A and B denote formulas
A1,...,AN ⊨ B: For any I, if I satisfies A1,...,AN then I satisfies B (where I is an instance)
A1,...,AN ⊢ B: There exists a proof of B from A1,...,AN
Implicitly, this can only exist in the context of some proof system. For the rest of class, assume we have the context of the set of axioms we set up last class.
Q: What is I?
A: I is an instance. So for a boolean formula, an instance would be an assignment to all of the variables.
A1,...,AN ⊨ B ---> A1,...,AN ⊢ B (completeness)
If semantically, A1,...,AN entails B, then there exists a proof that shows that.
.
A1,...,AN ⊢ B ---> A1,...,AN ⊨ B (soundness)
If there is a proof of B from A1,...,AN, then A1,...,AN entails B
Example 1:
p --> q, not q ⊢ not p
_______________________
1: p --> q premise
2: not q premise
3: p assume p
4: q implies elimination(3,1)
5: ⊥ not elimination(4,2)
6: not p not introduction(3-5)
Example 2:
⊢ (p and q) --> (q and p)
_________________________
1: p and q assume (p and q)
2: p and elim1(1)
3: q and elim2(1)
4: q and p and introduction(3,2)
5: p and q --> q and p implication introduction(1-4)

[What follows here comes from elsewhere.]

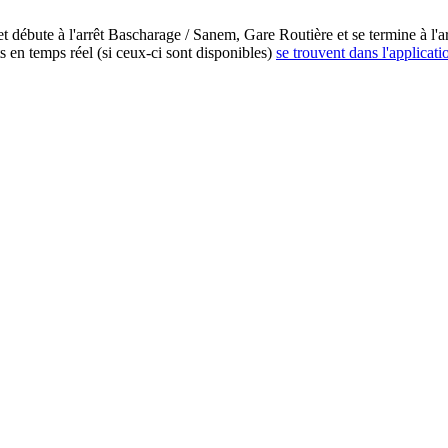
débute à l'arrêt Bascharage / Sanem, Gare Routière et se termine à l'ar
 en temps réel (si ceux-ci sont disponibles)
se trouvent dans l'applicati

Q: What is “completeness” in Alloy verses “completeness” in Natural Deduction?
A: In Alloy, we’re looking for an instance. In Natural Deduction, we’re looking for a proof.
Q: What is the relation between proof and instance?
A: Looking for an instance is kind of like looking for a counterexample, and looking for a proof is sort of like looking for whether or not an instance exists. Alloy looks for finite instances. All proofs are finite, but counterexamples to things we’re trying to prove may be infinite.
Let T be a set of formulas.
Then T is satifiable if and only if every finite subset of T is satisfiable.
Note that T itself may or may not be finite.
Contrapositive: T is unsatisfiable if there exists a finite subset of T that is unsatisfiable.
Q: Why is that true?
A: All proofs are finite. So you can only use a finite subset of the premises in T. Then if we find a proof that a subset is unsatisfiable, we can conclude that the whole thing is unsatisfiable. From that, we can construct the compactness theorem.